A Wellington District Court judge today wished a medical practitioner well in his efforts to redeem his career.
Judge Bruce Davidson was addressing 35-year-old Andrew Jeremy Dunkley whose bright future as a radiologist was blighted when he was found to have 50,000 pornographic images of young girls on his home computer.
"I find the fact that I have to sentence you incredibly sad," said the judge.
Dunkley, of Wellington, who did not apply for permanent name suppression, had pleaded guilty to six charges of possessing objectionable material.
He will do 160 hours community work and undergo intensive supervision for 18 months.
Judge Davidson said Dunkley was well regarded and highly qualified.
He was only weeks away from completing his qualifications to become a consultant when police seized the computer from his Newtown house last September in the course of an international child pornography sting.
There was no suggestion that Dunkley had downloaded the images of girls aged between 10 and 15 shown in sexually explicit poses, or that he had viewed all the images he had accessed, the judge said.
He might well be what was known as a discovery user - an internet voyeur with little risk of becoming active in sexually deviant behaviour.
Dunkley, who has no previous convictions, disclosed his offending to his boss immediately and notified the Medical Council.

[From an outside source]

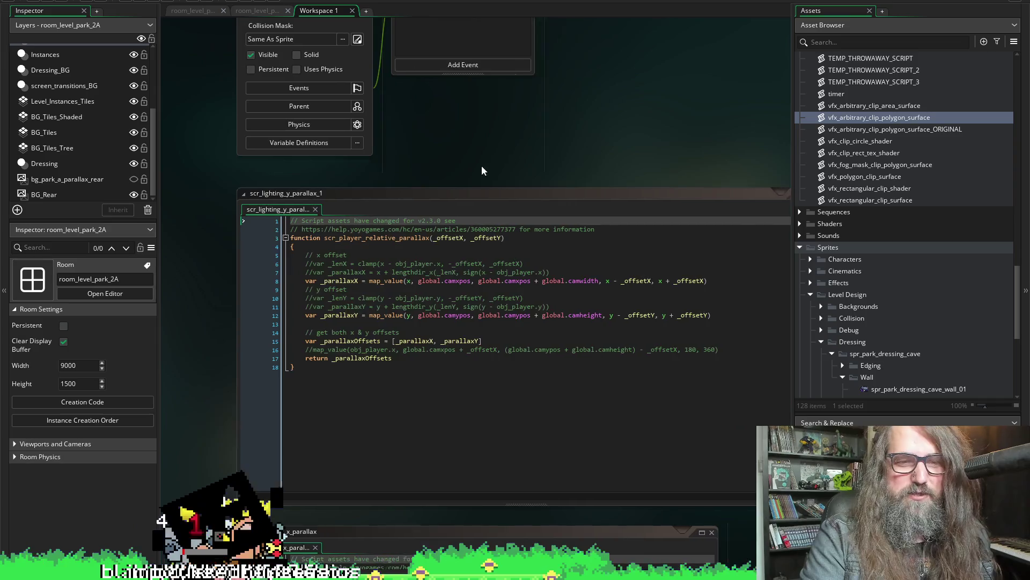
scroll(593, 172, "up", 3)
scroll(531, 241, "up", 8)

He also self-referred to a treatment programme and was genuinely remorseful.
"You have done everything possible to try and confront the situation," Judge Davidson told him.
"You have dealt with your position professionally and responsibly."
He said Dunkley had already suffered significant penalty, including "the potential loss of an important career".
Crown prosecutor Alice McCobbin-Howell said Dunkley had been covertly accessing images of young girls for 10 years without being detected, for his own sexual gratification.
It was not victimless offending. "The children depicted are real children."
She said three of the victims in the photographs had been identified and had since been removed from a sexually abusive household.
Lawyer Greg King told the court there was no evidence his client actually viewed all the images, which he had not downloaded or stored. Nor had he supplied or traded any pictures.
Dunkley claimed the girls he had looked at were mainly in their teens and there was no sexual activity or other people in the pictures.
He had accessed the images at times of personal stress and had not been involved in any other form of sexual misconduct, Mr King said.
"The consequences for him and his family have been severe. The simple reality is that punishment is being dished out in spades to this man."
Having earlier been offered a job in Adelaide once he had qualified, it was going to be "enormously hard" for Dunkley to resurrect his career.
"He is really between a rock and a hard place."
However, he hoped eventually to finish his qualifications, move his family to Australia and take advantage of a worldwide shortage of radiologists.
"It will be a very real test of his character and stamina to recover any elements of his career for the sake of his wife and children," said Mr King.